[[ SUPPLIED RECORDS open ]]
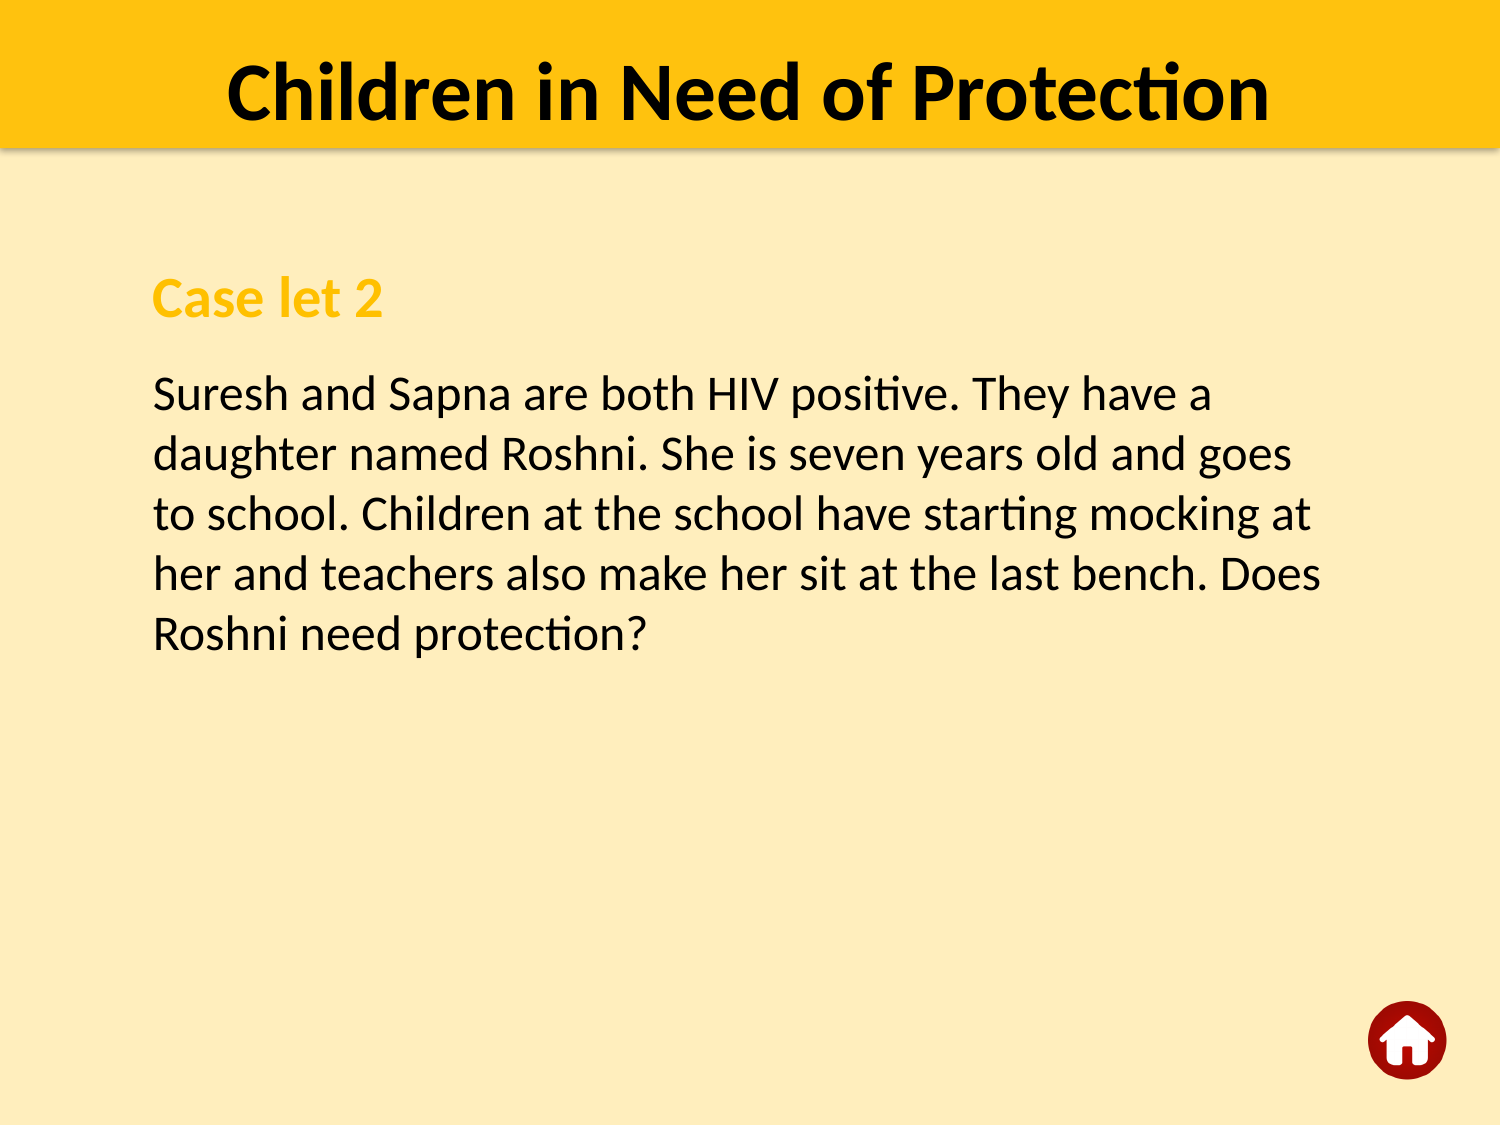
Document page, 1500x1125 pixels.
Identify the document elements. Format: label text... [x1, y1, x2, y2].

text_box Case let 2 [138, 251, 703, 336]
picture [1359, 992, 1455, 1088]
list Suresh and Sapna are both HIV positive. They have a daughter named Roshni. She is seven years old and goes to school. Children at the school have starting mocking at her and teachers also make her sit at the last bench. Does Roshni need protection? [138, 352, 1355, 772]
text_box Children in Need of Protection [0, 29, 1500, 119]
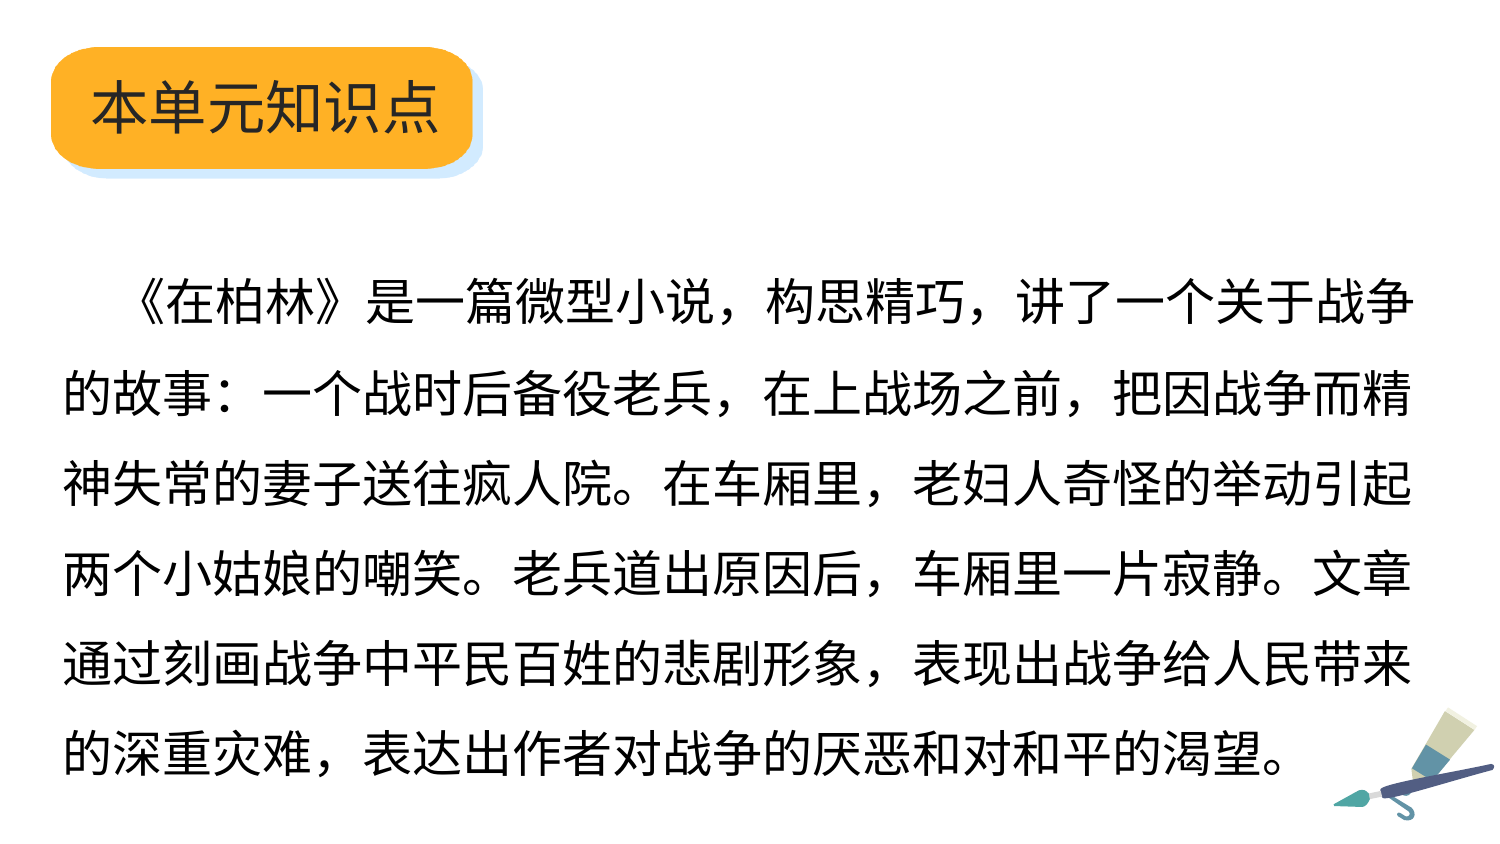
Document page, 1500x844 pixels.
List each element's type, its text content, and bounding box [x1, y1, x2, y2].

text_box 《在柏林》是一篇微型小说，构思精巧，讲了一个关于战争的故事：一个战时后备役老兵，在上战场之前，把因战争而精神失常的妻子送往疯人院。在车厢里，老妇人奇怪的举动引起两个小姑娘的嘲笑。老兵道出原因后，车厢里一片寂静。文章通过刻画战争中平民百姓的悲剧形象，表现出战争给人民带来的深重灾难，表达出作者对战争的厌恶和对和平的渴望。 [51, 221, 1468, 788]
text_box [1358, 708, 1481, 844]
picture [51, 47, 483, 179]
[[ SUPPLIED RECORDS closed ]]
[[ SUPPLIED RECORDS open ]]
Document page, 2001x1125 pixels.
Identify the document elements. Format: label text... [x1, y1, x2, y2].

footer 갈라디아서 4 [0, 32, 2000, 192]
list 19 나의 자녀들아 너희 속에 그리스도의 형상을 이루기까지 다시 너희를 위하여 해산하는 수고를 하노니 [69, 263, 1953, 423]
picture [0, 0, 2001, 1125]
[[ SUPPLIED RECORDS closed ]]
[[ SUPPLIED RECORDS open ]]
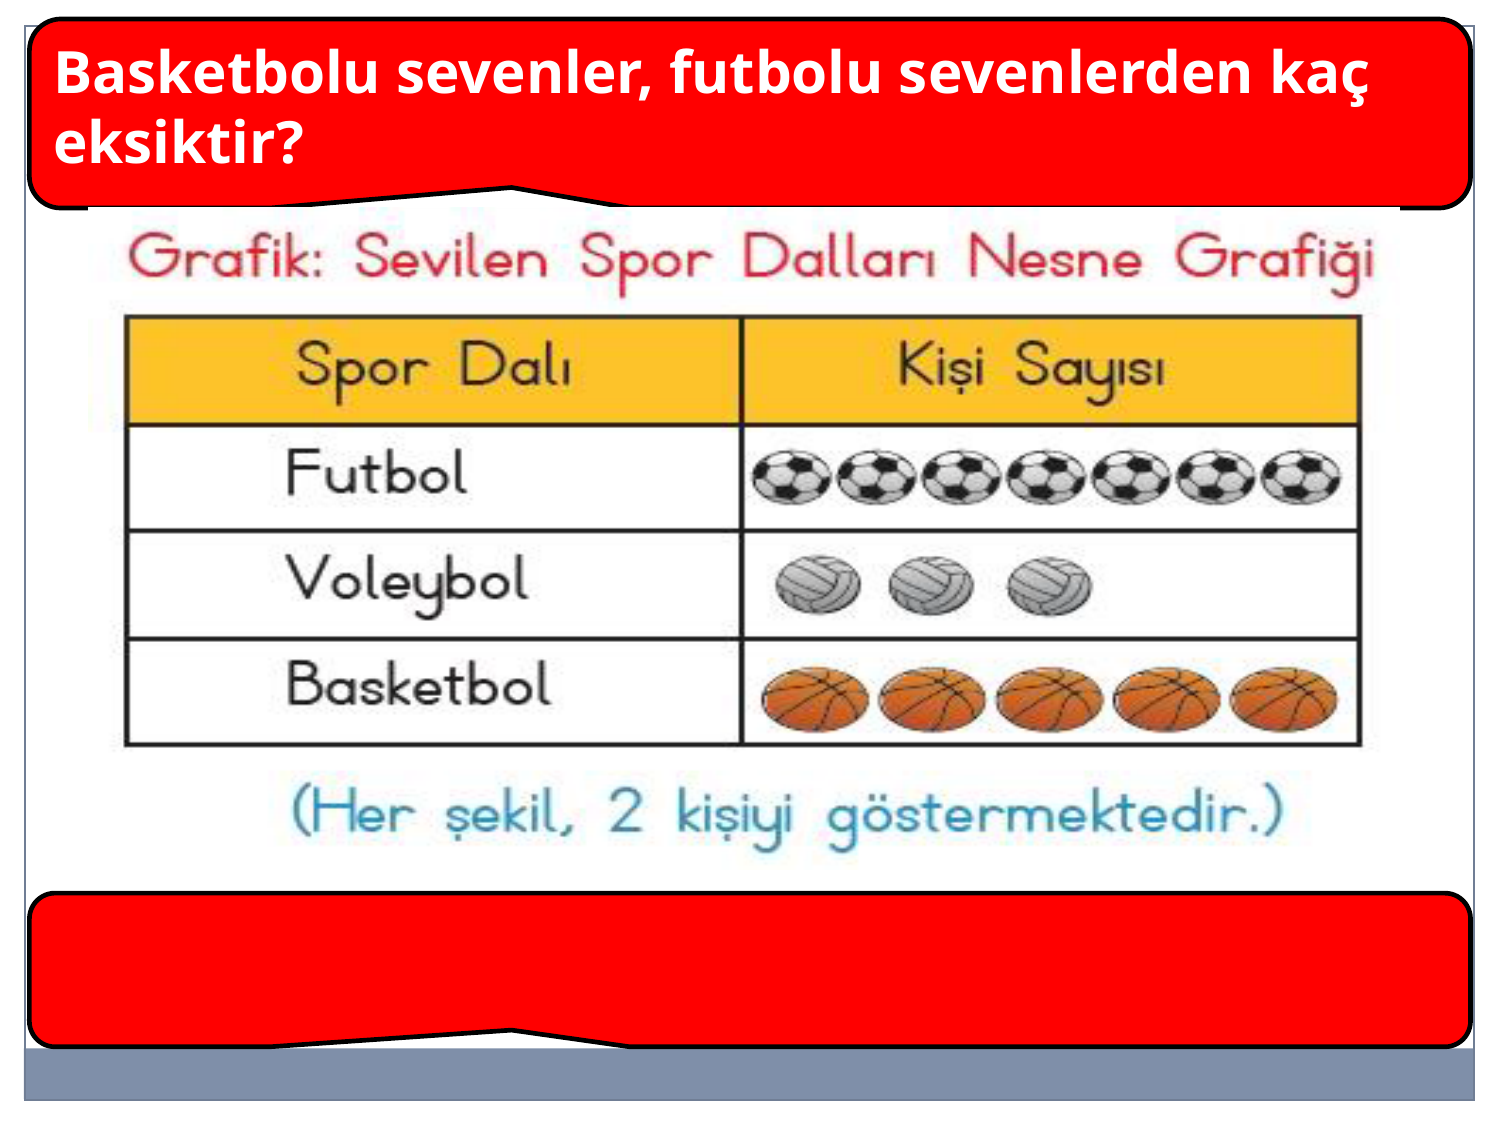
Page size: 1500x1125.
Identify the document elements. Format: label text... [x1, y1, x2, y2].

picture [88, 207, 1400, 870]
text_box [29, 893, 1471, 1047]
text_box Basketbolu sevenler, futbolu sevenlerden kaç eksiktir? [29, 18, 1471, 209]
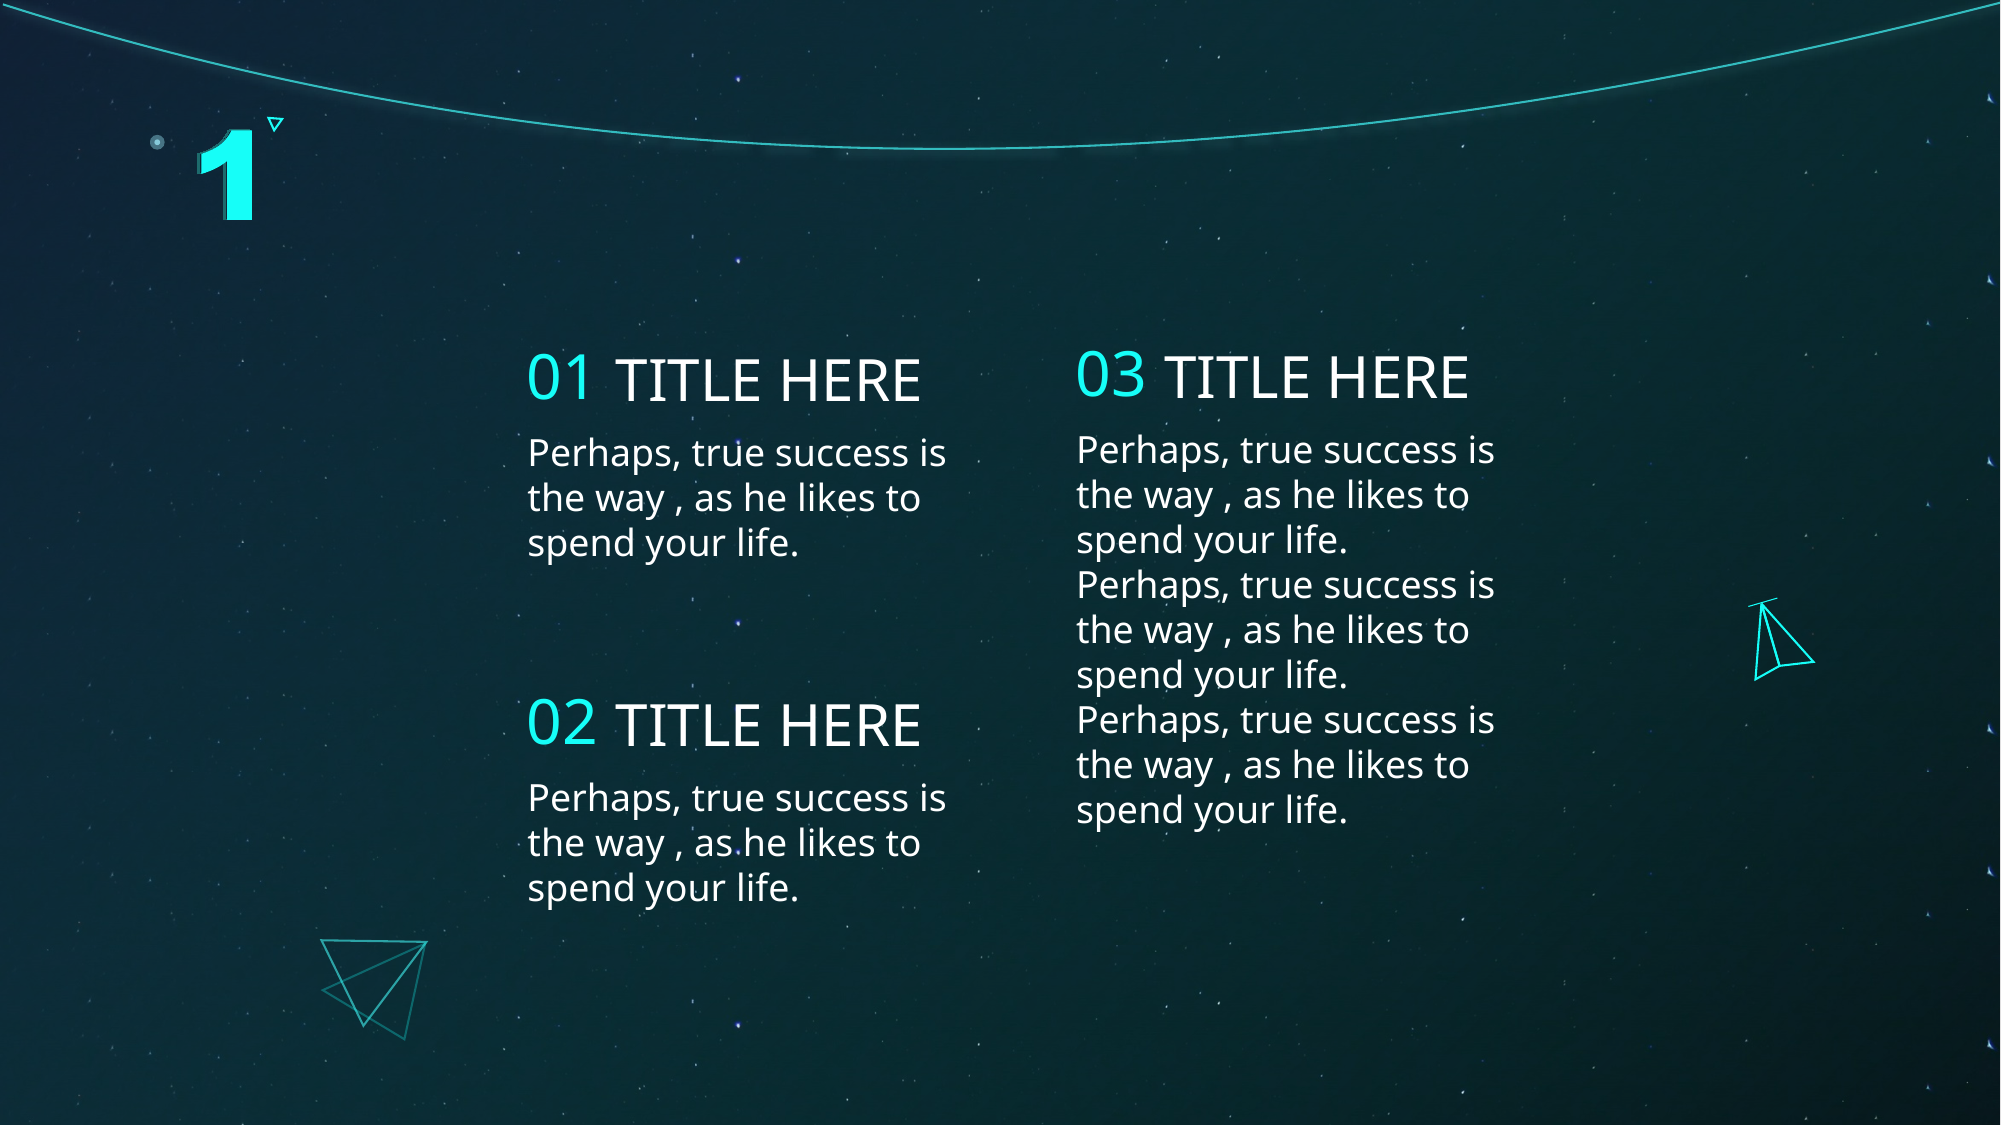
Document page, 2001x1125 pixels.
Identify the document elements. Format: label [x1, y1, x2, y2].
[[ SUPPLIED RECORDS closed ]]
# WHAT TO PRODUCE
Please print the lines above word for word, starting at the one with "Page size: 1500x1125." and ending at the one with "Identify the document elements. Format: label [x1, y1, x2, y2].", both included, and without any picture.

# RESPONSE AREA
Page size: 1500x1125.
Identify the document elements. Format: label text... [x1, y1, x2, y2].

picture [88, 207, 1400, 870]
text_box [29, 893, 1471, 1047]
text_box Basketbolu sevenler, futbolu sevenlerden kaç eksiktir? [29, 18, 1471, 209]
Document page, 2001x1125 pixels.
Identify the document elements. Format: label [x1, y1, x2, y2].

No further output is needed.